Room 614. Meecham was the doctor listed.
The door was closed, but he knew he’d found her. She was there, just on the other side of that door. He knew it was Drea. There were people with the actual last name of “Doe,” but what were the odds one of them would be on this floor, at this time, with Meecham as the doctor?
His hand closed around the door handle almost before he realized he was reaching for it.
Slowly, carefully, he forced himself to release the handle. If he walked in there she’d scream the place down—assuming she recognized him. He still didn’t know her mental state.
The name “Doe” didn’t tell him anything. If she’d come through without brain damage, she would take full advantage of the circumstances and not tell them her real name. If she did have brain damage, which was likely, then she might not know her name.
Belatedly he noticed the sign on the door: No Visitors.
There were two layers of meaning to the sign. The first was obvious: no visitors. The second was “why not?” Who had put it there? The hospital, because curiosity-seekers and/or the press had been annoying/agitating/gawking at the patient, or had the patient herself requested the sign be posted? Drea certainly wouldn’t want any press, and she would want to keep any cops at bay, too, until she had cooked up a suitable story and felt able to handle them.
But he now had the name she was registered under, and he knew her room number. He’d be able to find out everything he wanted to know. He didn’t have to actually see her, didn’t have to talk to her; he could safely ignore the weird compulsion he felt to do exactly that.

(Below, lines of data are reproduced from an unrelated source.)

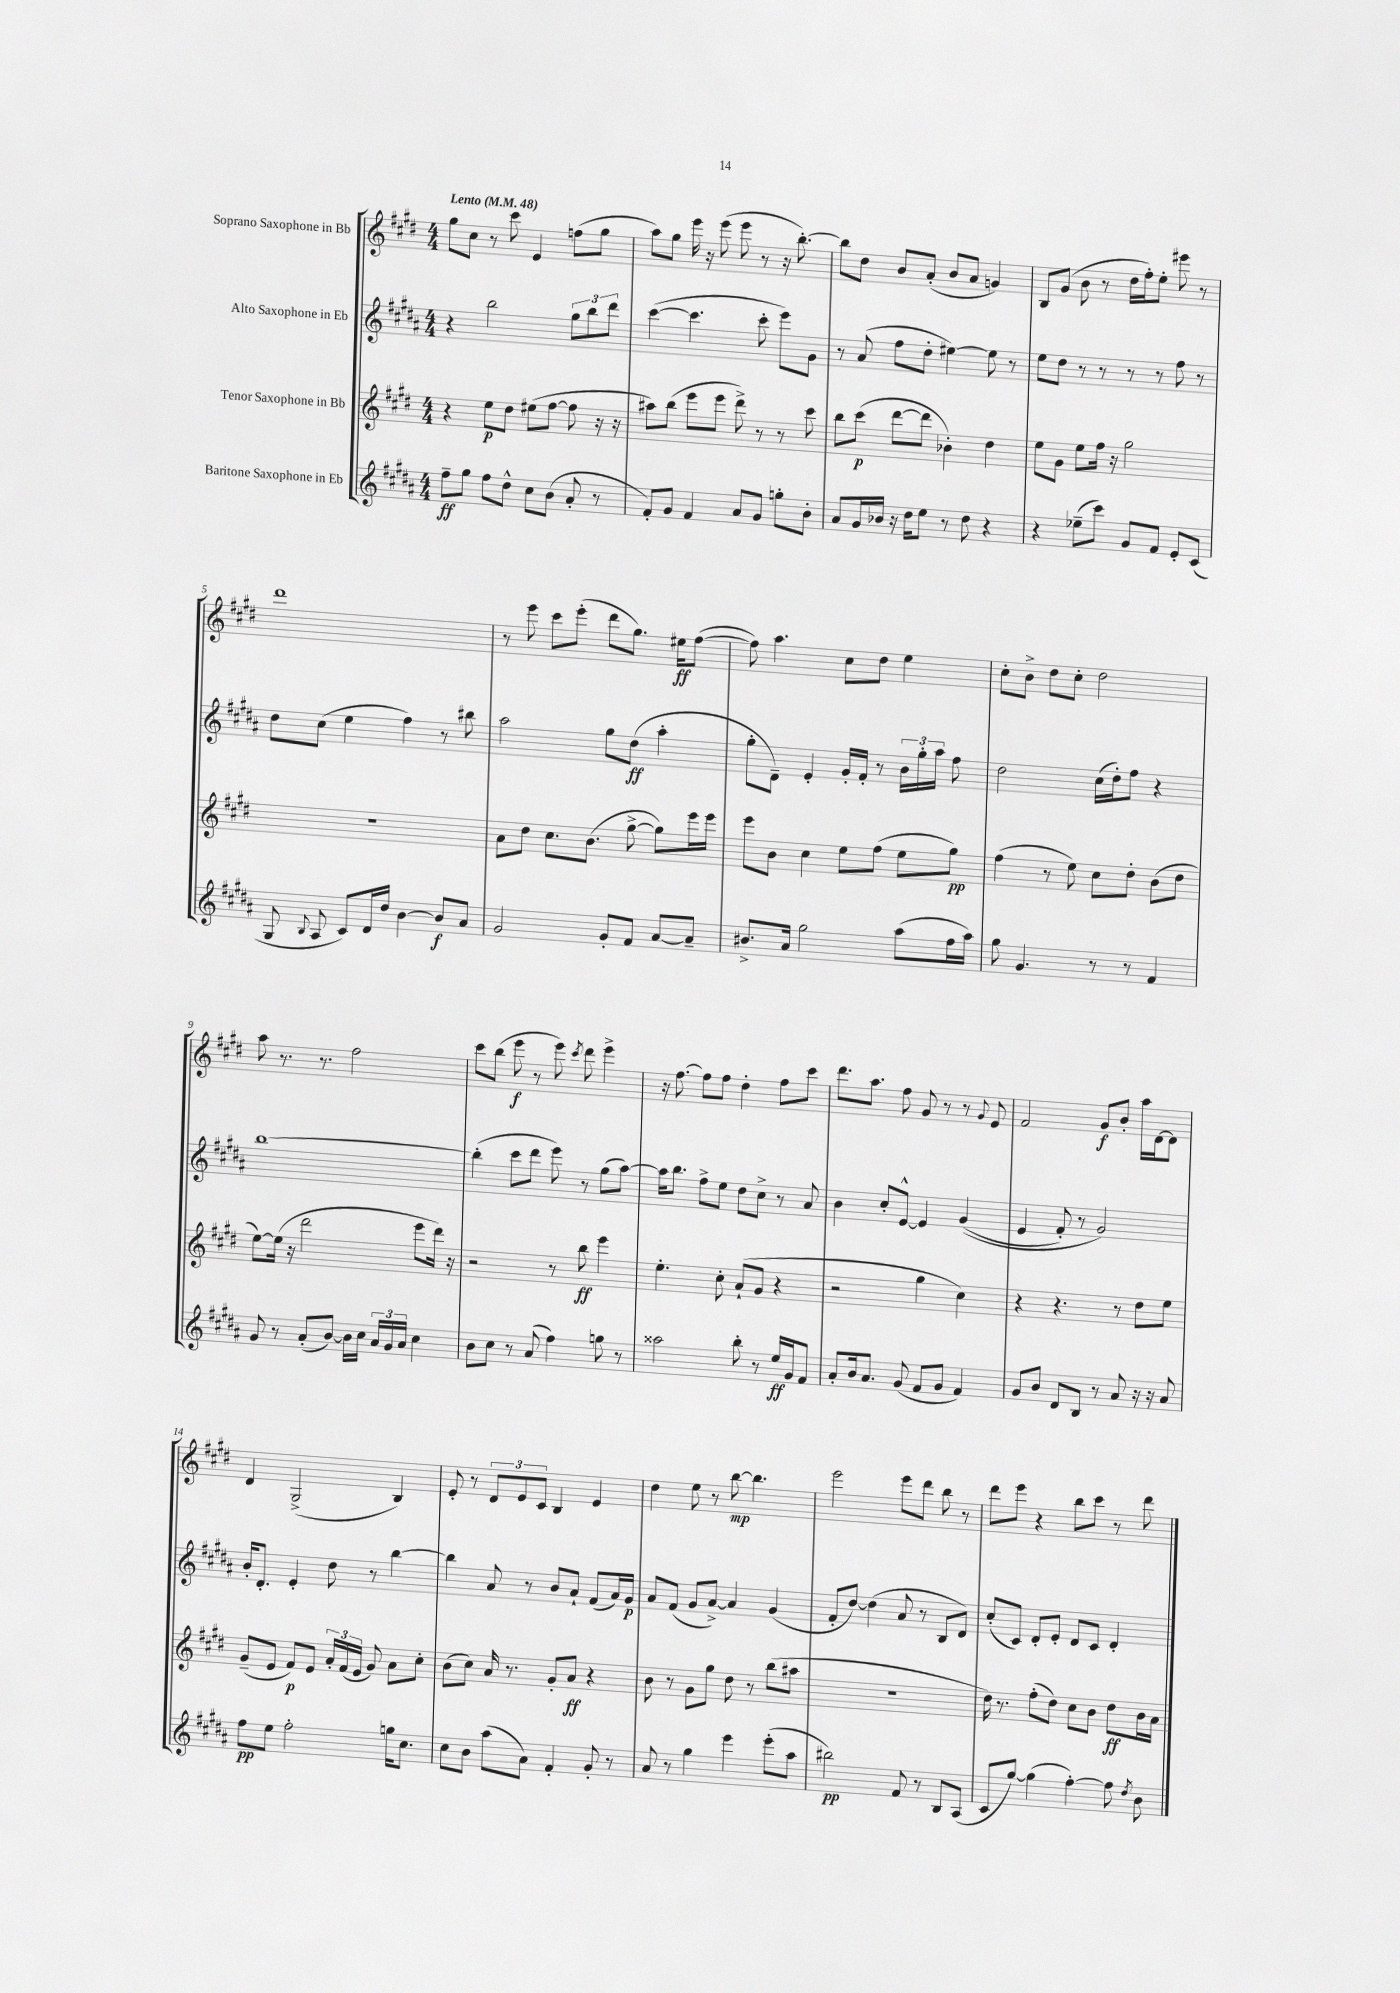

**kern	**kern	**kern	**kern
*staff4	*staff3	*staff2	*staff1
*clefG2	*clefG2	*clefG2	*clefG2
*k[f#c#g#d#a#]	*k[f#c#g#d#]	*k[f#c#g#d#a#]	*k[f#c#g#d#]
*M4/4	*M4/4	*M4/4	*M4/4
*MM48	*MM48	*MM48	*MM48
8ff#~	4r	4r	8gg#
8gg#	.	.	8cc#
8ff#	8ee	2bb	8r
8dd#^^	8dd#	.	8ccc#
8cc#	(8ee#	.	4e
(8b	[8ff#	.	.
8a#'	8ff#]	12gg#	(8ff
.	.	12bb	.
8r	16r	.	8gg#
.	.	12ddd#	.
.	16r	.	.
=	=	=	=
8f#')	8aa#)	([4ccc#	8aa)
8g#	(8bb	.	8gg#
4f#	8eee	4.ccc#]	16eee
.	.	.	16r
.	8eee	.	(8eee
8a#	8ddd#^)	.	8eee
8g#	8r	8ccc#'	8r
8gg'	8r	8eee)	16r
.	.	.	[8.bb')
8b'	8ccc#	8g#	.
=	=	=	=
8a#	8bb	8r	8bb]
16g#	(8ccc#	(8a#	8dd#
16b-	.	.	.
16r	[8ddd#	8ff#	8b
16dd#	.	.	.
8ee	8ddd#]	8dd#'	(8a'
8r	4b-')	[4ee#)	8b
8dd#	.	.	8a
4r	4dd#	8ee#]	4g)
.	.	8r	.
=	=	=	=
4r	8ee	8ee	8B
.	8g#	8dd#	(8g#
(8ee-~	8ee	8r	8b
8ccc#)	16ff#	8r	8r
.	16r	.	.
8g#	2gg#	8r	16dd#
.	.	.	16ff#')
8f#	.	8r	8ee'
8e'	.	8ff#	8eee#
(8c#	.	8r	8r
=	=	=	=
8G#	1r	8dd#	1ddd#
8qqB	.	.	.
8A#	.	(8cc#	.
8c#)	.	4ee	.
16d#	.	.	.
16dd#	.	.	.
[4b	.	4ff#)	.
8b]	.	8r	.
8a#	.	8bb#	.
=	=	=	=
2g#	8a	2aa#	8r
.	8dd#	.	8eee
.	8.cc#	.	8ccc#
.	.	.	(8eee'
.	(8.b	.	.
8g#'	.	8gg#	8ddd#
8f#	[8gg#^	(8dd#	8.gg#)
[8a#	8gg#])	4aa#'	.
.	.	.	16ee#
8a#~]	16eee	.	([8ff#
.	16eee	.	.
=	=	=	=
8.b#^	8eee	8gg#'	8ff#])
.	8b	8d#~)	4.aa
16a#	.	.	.
2gg#	4cc#	4e'	.
.	8ee	16g#'	8cc#
.	.	16f#'	.
.	(8ff#	8r	8dd#
(8aa#	8ee	24b	4ee
.	.	24gg#'	.
.	.	24aa#	.
16ff#	8gg#)	8ff#	.
16aa#)	.	.	.
=	=	=	=
8gg#	(4ff#	2dd#	8cc#'
4.g#	.	.	8b^
.	8r	.	8dd#
.	8ee)	.	8cc#'
8r	8cc#	(16cc#	2dd#
.	.	16dd#')	.
8r	8dd#'	8ff#	.
4f#	(8b	4r	.
.	8dd#	.	.
=	=	=	=
8g#	[8ee)	[1bb	8aa
8r	(16ee]	.	8.r
.	16r	.	.
(8a#'	2ddd#	.	.
.	.	.	8.r
[8b)	.	.	.
16b]	.	.	2ff#
16cc#	.	.	.
24a#	.	.	.
24g#	.	.	.
24a#	.	.	.
4cc#	8eee	.	.
.	16ddd#)	.	.
.	16r	.	.
=	=	=	=
8b	2r	(4bb']	8ccc#
8cc#	.	.	(8bb
8r	.	8ccc#	8eee
(8a#	.	8ddd#	8r
4ff#)	8r	8eee)	8eee)
.	.	.	8qccc#
.	8bb	8r	8ddd#
8gg	4eee	(8gg#	4eee^
8r	.	[8aa#)	.
=	=	=	=
2aa##	4.ee'	16aa#]	16r
.	.	8.bb	[8.ff#
.	.	8ff#^	8ff#]
.	8cc#'	8ee	8ff#
8bb'	(8a`	8dd#	4dd#'
8r	8g#	8cc#^	.
16ee	4r	8r	8ff#
16g#	.	.	.
8f#	.	8a#	8ccc#
=	=	=	=
8a#'	2r	4b	8.ddd#
16b	.	.	.
8.a#	.	.	8.aa
.	.	8cc#'	.
(8g#	.	[8e^^	8ff#
8f#	4gg#	4e]	8g#
8g#	.	.	8r
4f#)	4cc#)	&((4g#	8r
.	.	.	8qqg#
.	.	.	8e
=	=	=	=
8g#	4r	4e	2f#
8b	.	.	.
8d#	4.r	8f#')	.
8B	.	8r	.
8r	.	2g#&)	8g#
8a#	8r	.	8b'
16r	8dd#	.	16aa
16r	.	.	[16d#
8a#	8ee	.	8d#]
=	=	=	=
8ff#	(8g#~	16b'	4d#
.	.	8.d#'	.
8ee	8e	.	.
2ff#'	8f#)	4e'	(2G#^
.	8e	.	.
.	24a'	8dd#	.
.	(24f#	.	.
.	24e	.	.
.	8g#)	8r	.
16gg	8a	[4bb	4B)
8.cc#	.	.	.
.	8cc#'	.	.
=	=	=	=
8cc#	(8b	4bb]	8e'
8b	8cc#)	.	8r
(8aa#	16a	8a#	12d#
.	8.r	.	.
.	.	.	12e
8a#)	.	8r	.
.	.	.	12c#
4f#'	8g#'	8b	4B
.	8a	8a#`	.
8g#'	4r	(8f#	4e
8r	.	16a#)	.
.	.	16g#	.
=	=	=	=
8a#	8b	8a#	4dd#
8r	8r	(8f#	.
4gg#	8g#	8g#	8ee
.	8gg#	[8a#^)	8r
4eee	8dd#	4a#]	[8bb
.	8r	.	4.bb]
(8eee'	(8bb	(4g#	.
8aa#	8aa#	.	.
=	=	=	=
2bb#)	1r	8f#'	2eee
.	.	[8dd#)	.
.	.	(4dd#]	.
8f#	.	8a#	8eee
8r	.	8r	8ddd#
8B	.	8B	8bb
(8A#	.	8d#)	8r
=	=	=	=
8c#	16dd#)	(8cc#'	8ddd#
.	8.r	.	.
[8gg#)	.	8c#)	8eee
(4gg#]	(8ff#'	8d#'	4r
.	8dd#)	8e'	.
[4ff#')	8cc#	8d#	8bb
.	8b	8c#	8ccc#
8ff#]	8dd#	4d#'	8r
8qdd#	.	.	.
8b	16b	.	8ddd#
.	16a	.	.
==	==	==	==
*-	*-	*-	*-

Looking down the hall, he saw that the big cart laden with food trays was just three rooms down. The door to the room next to Drea’s was closed, too, so he moved farther down and leaned against the wall right outside the door, as if a nurse or tech had gone into the room to perform some duty and asked him to wait outside. He kept his gaze on the floor.
The cafeteria lady worked quickly, delivering the food trays to the proper rooms. She pushed the cart toward him, stopping it just past the door to Drea’s room. He glanced up, ready to give a quick, polite smile if she looked at him, but she ignored him as if he were so much furniture. People who worked in hospitals saw a lot of people leaning against walls.

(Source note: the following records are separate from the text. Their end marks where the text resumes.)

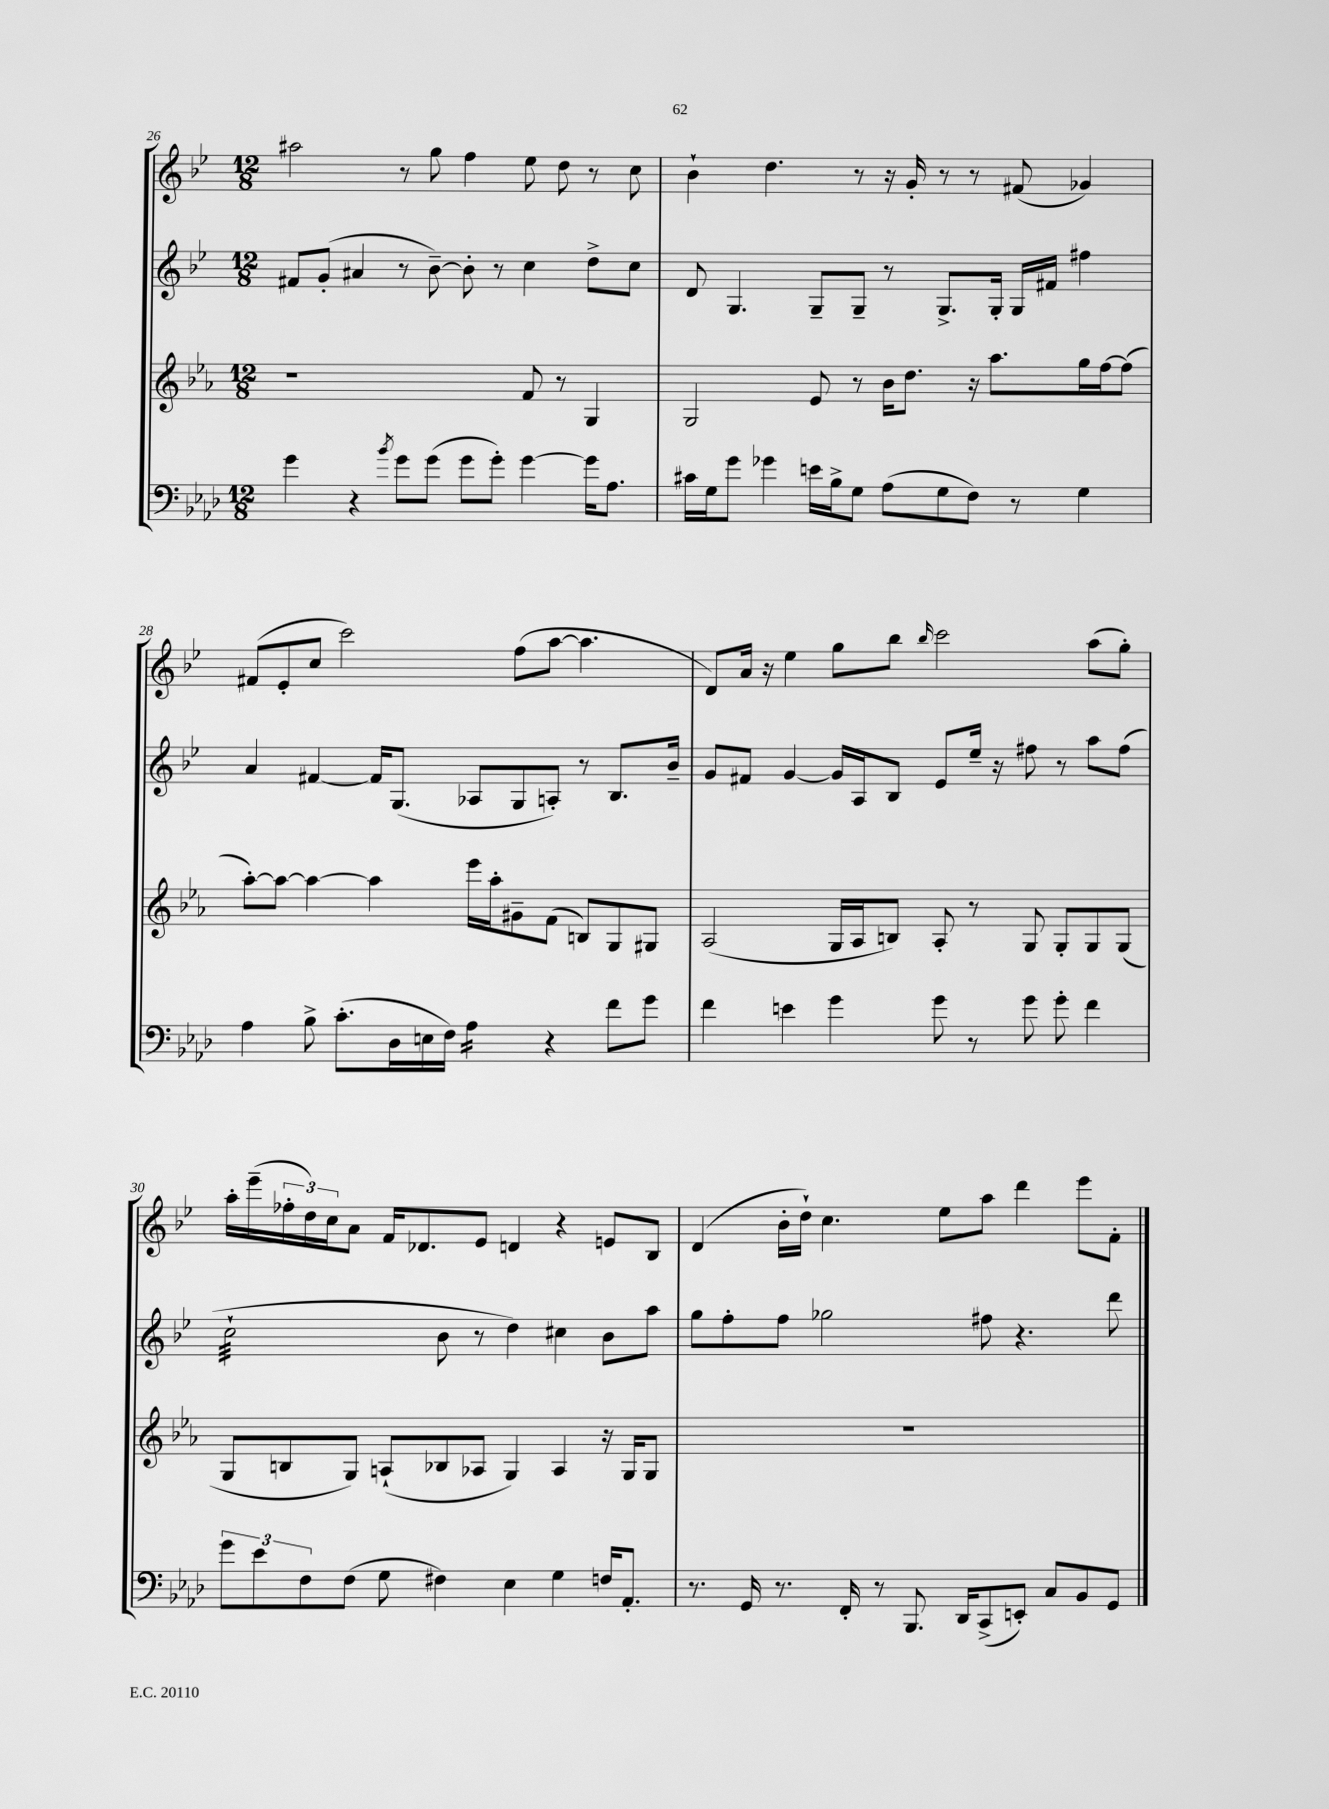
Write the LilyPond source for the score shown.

<<
\new StaffGroup <<
\new Staff = "s0" {
    \clef treble \key bes \major \numericTimeSignature \time 12/8
    ais''2 r8 g''8 f''4 ees''8 d''8 r8 c''8 |
    bes'4-! d''4. r8 r16 g'16-. r8 r8 fis'8( ges'4) |
    fis'8( ees'8-. c''8 c'''2) f''8( a''8~ a''4. |
    d'8) a'16 r16 ees''4 g''8 bes''8 \grace { bes''16 } c'''2 a''8( g''8-.) |
    a''16-. ees'''16--( \tuplet 3/2 { fes''16-. d''16) c''16 } a'8 f'16 des'8. ees'8 d'4 r4 e'8 bes8 |
    d'4( bes'16-. d''16-!) c''4. ees''8 a''8 d'''4 ees'''8 f'8-. \bar "|." |
}
\new Staff = "s1" {
    \clef treble \key bes \major \numericTimeSignature \time 12/8
    fis'8 g'8-.( ais'4 r8 bes'8~--) bes'8-. r8 c''4 d''8-> c''8 |
    d'8 g4. g8-- g8-- r8 g8.-> g16-. g16 fis'16 fis''4 |
    a'4 fis'4~ fis'16 g8.( aes8 g8 a8-.) r8 bes8. bes'16-- |
    g'8 fis'8 g'4~ g'16 a16 bes8 ees'8 ees''16-- r16 fis''8 r8 a''8 fis''8( |
    c''2:32-! bes'8 r8 d''4) cis''4 bes'8 a''8 |
    g''8 f''8-. f''8 ges''2 fis''8 r4. d'''8 \bar "|." |
}
\new Staff = "s2" {
    \clef treble \key ees \major \numericTimeSignature \time 12/8
    r1 f'8 r8 g4 |
    g2 ees'8 r8 bes'16 d''8. r16 aes''8. g''16 f''16~ f''8( |
    aes''8~-.) aes''8~ aes''4~ aes''4 ees'''16 aes''16-. gis'8-- f'8( b8) g8 gis8 |
    aes2( g16 aes16 b8) aes8-. r8 g8 g8-. g8 g8( |
    g8 b8 g8) a8-!( bes8 aes8 g4) aes4 r16 g16 g8 |
    R1. \bar "|." |
}
\new Staff = "s3" {
    \clef bass \key aes \major \numericTimeSignature \time 12/8
    g'4 r4 \acciaccatura { bes'8 } g'8 g'8( g'8 g'8-.) g'4~ g'16 aes8. |
    cis'16 g16 g'8 ges'4 e'16 bes16-> g8 aes8( g8 f8) r8 g4 |
    aes4 bes8-> c'8.-.( des16 e16 f16) aes4:16 r4 f'8 g'8 |
    f'4 e'4 g'4 g'8 r8 g'8 g'8-. f'4 |
    \tuplet 3/2 { g'8 ees'8 f8 } f8( g8 fis4) ees4 g4 f16 aes,8.-. |
    r8. g,16 r8. f,16-. r8 bes,,8. des,16 c,8->( e,8-.) c8 bes,8 g,8 \bar "|." |
}
>>
>>
\layout { \context { \Score currentBarNumber = #26 } }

She pulled out a tray, which looked as if it held only orange gelatin, fruit juice, coffee, and milk, but any food at all meant Drea was capable of feeding herself, rather than being fed by a tube. The cafeteria worker knocked quickly on the door, then opened it without waiting for an answer.
“Is that real food?” he heard Drea ask, her tone grumpy.
The cafeteria lady laughed. “You’ve graduated to Jell-O. If your stomach handles that without any upset, maybe tomorrow you can have mashed potatoes. We just bring what your doctor says you can have.”
After a brief silence, Drea said, “
“Would you like to have two?”
“Can you do that?”
“Sure. Any time you want more, just let us know.”
“In that case, yes, I definitely want another Jell-O. I’m starving.”
While Drea was talking to the cafeteria lady and concentrating on her food, Simon straightened away from the wall and walked quickly past her door, not turning his head to look at her.
For a moment he was walking blindly, and did not see the young woman who stepped out of a room until he bumped into her. “Sorry,” he said automatically, without looking at her, and plowed ahead.
The next thing he knew, he was crushed into the back corner of a crowded elevator and had no memory of getting on it. He, who always knew not only exactly what he was doing but what everyone around him was doing, who even studied a public restroom from a strategic standpoint before entering it, had let himself get so wrapped up in his thoughts he hadn’t paid any attention to what he was doing or where he was going.
He exited on the ground floor, but the elevator he’d taken wasn’t in the same bank as the one he’d used going up. Instead of coming out close to the emergency room entrance, he was in the main lobby, which boasted a soaring, two-story atrium in which live ficus trees grew.